## Begin MATERIAL PROVIDED

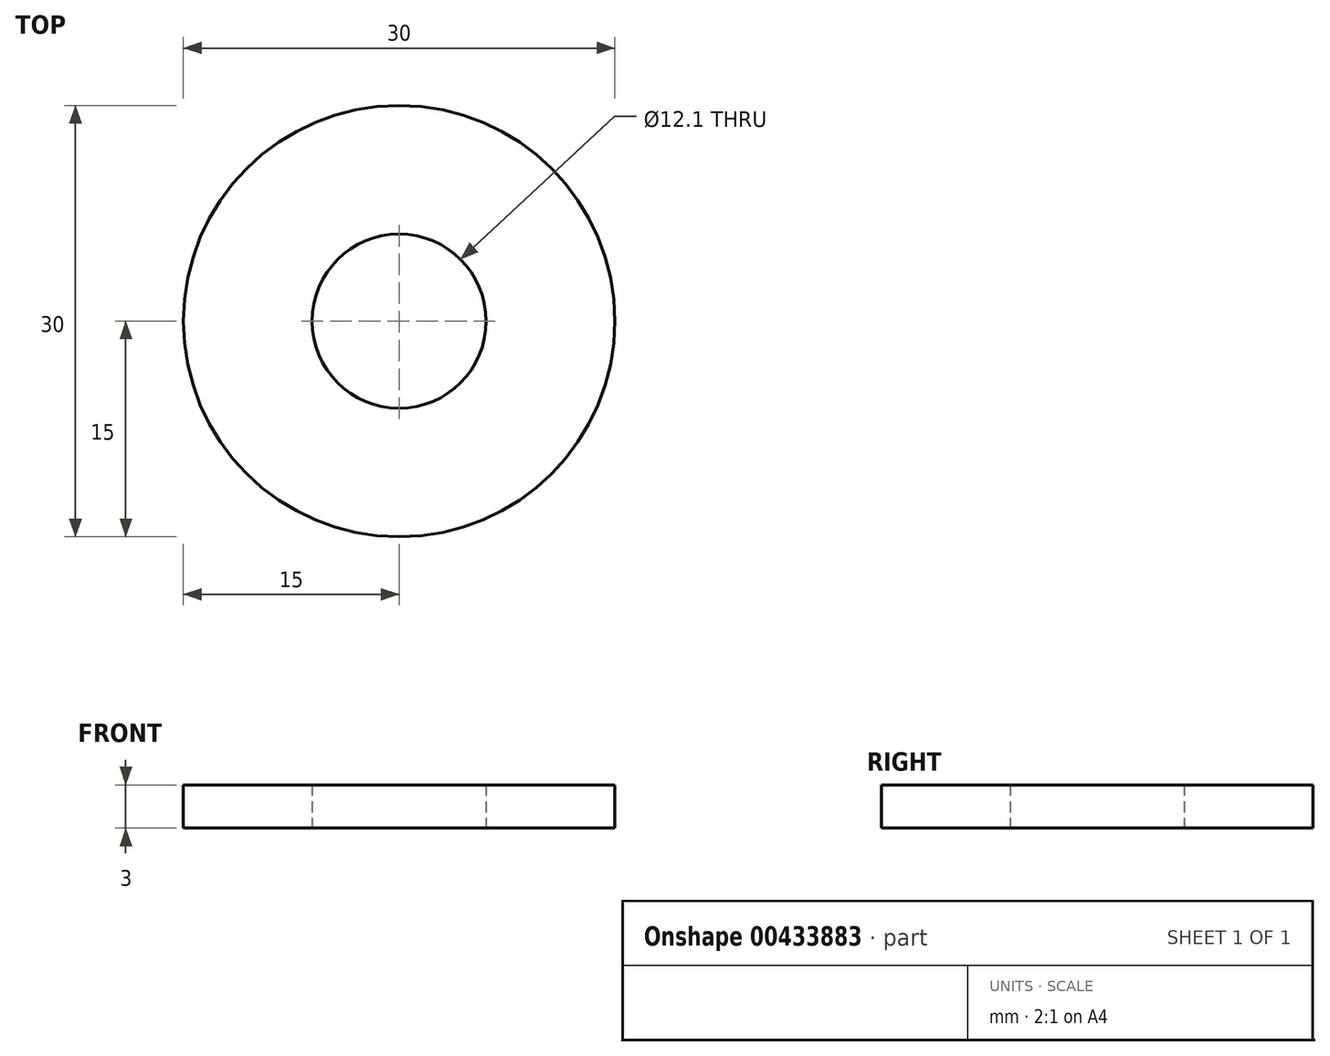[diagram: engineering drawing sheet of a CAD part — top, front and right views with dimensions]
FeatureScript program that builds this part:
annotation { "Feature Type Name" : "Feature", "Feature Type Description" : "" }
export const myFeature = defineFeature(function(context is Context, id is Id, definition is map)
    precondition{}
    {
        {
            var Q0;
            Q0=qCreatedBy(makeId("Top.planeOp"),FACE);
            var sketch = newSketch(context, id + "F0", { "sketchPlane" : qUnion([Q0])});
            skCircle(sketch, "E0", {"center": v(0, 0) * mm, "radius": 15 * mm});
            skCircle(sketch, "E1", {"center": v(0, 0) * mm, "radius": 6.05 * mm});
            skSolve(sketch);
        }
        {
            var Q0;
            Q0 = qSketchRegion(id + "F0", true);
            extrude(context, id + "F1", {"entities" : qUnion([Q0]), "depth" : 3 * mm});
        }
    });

## End MATERIAL PROVIDED
## Begin MATERIAL PROVIDED

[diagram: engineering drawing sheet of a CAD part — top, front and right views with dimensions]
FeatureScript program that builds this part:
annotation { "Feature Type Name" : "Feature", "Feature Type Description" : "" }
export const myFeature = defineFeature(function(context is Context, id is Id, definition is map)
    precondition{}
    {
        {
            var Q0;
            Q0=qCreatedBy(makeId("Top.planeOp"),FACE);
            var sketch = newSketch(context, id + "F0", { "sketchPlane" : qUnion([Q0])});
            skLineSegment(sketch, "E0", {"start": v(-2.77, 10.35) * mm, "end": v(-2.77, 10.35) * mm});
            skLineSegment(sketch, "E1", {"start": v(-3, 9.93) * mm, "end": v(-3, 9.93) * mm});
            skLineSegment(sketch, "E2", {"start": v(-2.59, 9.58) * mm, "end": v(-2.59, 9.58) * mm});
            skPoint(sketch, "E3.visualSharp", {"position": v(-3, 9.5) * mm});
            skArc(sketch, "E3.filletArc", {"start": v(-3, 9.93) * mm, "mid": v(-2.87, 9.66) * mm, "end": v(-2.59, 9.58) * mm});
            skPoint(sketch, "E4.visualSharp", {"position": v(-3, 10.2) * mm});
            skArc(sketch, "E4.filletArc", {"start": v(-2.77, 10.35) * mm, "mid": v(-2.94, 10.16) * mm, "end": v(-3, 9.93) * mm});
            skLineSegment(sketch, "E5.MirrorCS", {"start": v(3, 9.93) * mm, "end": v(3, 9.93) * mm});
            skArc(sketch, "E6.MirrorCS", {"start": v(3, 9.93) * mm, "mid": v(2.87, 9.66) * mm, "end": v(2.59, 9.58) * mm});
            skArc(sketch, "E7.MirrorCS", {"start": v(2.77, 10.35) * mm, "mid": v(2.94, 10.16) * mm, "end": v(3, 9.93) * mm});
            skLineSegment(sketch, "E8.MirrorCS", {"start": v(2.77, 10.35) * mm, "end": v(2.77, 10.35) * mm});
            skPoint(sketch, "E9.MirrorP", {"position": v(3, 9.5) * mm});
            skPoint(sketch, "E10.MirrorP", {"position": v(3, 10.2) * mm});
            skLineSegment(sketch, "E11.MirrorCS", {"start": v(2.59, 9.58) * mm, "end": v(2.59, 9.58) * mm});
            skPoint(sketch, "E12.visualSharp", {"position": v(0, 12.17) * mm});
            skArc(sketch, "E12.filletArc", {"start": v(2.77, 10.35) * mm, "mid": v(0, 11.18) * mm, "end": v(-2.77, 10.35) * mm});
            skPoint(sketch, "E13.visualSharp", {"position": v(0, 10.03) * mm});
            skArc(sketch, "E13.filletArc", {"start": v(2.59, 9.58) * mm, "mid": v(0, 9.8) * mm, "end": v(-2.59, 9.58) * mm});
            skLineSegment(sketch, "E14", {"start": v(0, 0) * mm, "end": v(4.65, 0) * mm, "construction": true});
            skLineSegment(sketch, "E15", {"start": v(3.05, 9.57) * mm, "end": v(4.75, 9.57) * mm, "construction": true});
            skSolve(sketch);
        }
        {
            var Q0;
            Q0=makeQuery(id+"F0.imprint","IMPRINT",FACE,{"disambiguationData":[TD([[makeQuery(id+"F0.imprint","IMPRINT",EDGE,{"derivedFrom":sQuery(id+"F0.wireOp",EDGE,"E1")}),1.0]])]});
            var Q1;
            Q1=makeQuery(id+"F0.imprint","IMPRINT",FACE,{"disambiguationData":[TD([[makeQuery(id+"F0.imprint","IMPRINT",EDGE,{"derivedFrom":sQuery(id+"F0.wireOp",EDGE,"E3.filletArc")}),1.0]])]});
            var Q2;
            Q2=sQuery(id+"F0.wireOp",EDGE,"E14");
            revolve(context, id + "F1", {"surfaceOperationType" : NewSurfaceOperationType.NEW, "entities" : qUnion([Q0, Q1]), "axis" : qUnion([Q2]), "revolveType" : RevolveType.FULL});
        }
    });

## End MATERIAL PROVIDED
## Begin MATERIAL PROVIDED

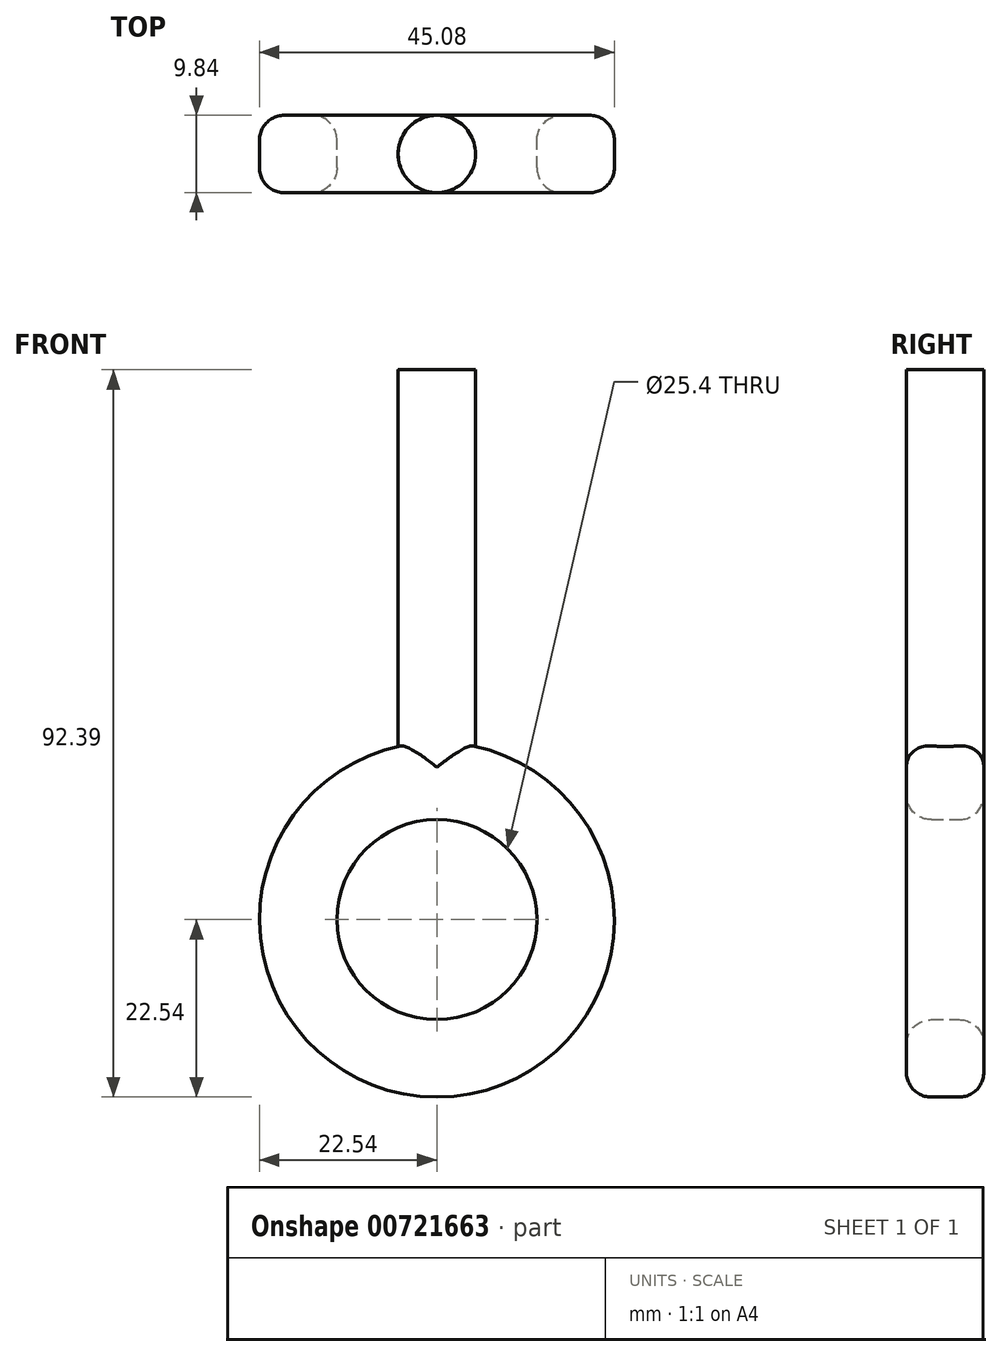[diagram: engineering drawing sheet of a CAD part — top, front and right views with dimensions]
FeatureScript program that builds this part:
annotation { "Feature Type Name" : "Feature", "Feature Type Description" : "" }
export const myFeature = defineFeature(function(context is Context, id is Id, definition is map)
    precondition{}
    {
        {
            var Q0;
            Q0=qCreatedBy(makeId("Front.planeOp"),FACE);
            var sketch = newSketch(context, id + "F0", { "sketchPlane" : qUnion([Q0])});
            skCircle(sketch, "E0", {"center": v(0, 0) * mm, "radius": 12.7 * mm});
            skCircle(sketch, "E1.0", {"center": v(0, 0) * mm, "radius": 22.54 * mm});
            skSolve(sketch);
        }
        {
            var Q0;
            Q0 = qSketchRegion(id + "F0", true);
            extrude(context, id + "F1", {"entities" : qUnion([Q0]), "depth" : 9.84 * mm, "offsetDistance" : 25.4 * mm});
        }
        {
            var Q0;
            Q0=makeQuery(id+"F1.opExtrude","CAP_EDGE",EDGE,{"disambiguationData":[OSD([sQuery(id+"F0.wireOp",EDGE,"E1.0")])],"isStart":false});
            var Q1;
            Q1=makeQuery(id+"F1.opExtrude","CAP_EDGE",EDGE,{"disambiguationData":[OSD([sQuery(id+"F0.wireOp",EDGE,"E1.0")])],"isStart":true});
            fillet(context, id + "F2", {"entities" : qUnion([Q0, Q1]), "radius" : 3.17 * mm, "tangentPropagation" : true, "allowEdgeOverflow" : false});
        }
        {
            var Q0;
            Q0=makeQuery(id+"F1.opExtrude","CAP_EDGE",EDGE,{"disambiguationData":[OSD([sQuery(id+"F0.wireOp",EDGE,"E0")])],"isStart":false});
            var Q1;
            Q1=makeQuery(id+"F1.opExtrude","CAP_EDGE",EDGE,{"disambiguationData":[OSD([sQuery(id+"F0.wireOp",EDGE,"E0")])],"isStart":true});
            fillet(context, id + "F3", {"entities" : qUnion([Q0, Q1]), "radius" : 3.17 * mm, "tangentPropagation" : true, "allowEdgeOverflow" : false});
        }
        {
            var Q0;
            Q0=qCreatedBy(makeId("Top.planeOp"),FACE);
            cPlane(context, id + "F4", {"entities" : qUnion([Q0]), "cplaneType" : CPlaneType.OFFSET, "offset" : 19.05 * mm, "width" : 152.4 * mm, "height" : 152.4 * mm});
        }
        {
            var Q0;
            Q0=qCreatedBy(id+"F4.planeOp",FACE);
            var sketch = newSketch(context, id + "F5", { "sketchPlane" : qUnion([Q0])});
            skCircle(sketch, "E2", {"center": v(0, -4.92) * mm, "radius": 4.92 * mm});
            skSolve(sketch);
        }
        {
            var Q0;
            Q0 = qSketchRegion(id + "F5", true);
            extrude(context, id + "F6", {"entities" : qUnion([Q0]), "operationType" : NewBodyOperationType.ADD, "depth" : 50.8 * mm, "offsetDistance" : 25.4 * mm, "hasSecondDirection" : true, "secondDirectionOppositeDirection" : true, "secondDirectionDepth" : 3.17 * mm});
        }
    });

## End MATERIAL PROVIDED

● **WHAT THE EXERCISE ASKS**
Return every line in the rows above that contains the string "imprint".

● **ANSWER TO THE EXERCISE**
            Q0=makeQuery(id+"F0.imprint","IMPRINT",FACE,{"disambiguationData":[TD([[makeQuery(id+"F0.imprint","IMPRINT",EDGE,{"derivedFrom":sQuery(id+"F0.wireOp",EDGE,"E1")}),1.0]])]});
            Q1=makeQuery(id+"F0.imprint","IMPRINT",FACE,{"disambiguationData":[TD([[makeQuery(id+"F0.imprint","IMPRINT",EDGE,{"derivedFrom":sQuery(id+"F0.wireOp",EDGE,"E3.filletArc")}),1.0]])]});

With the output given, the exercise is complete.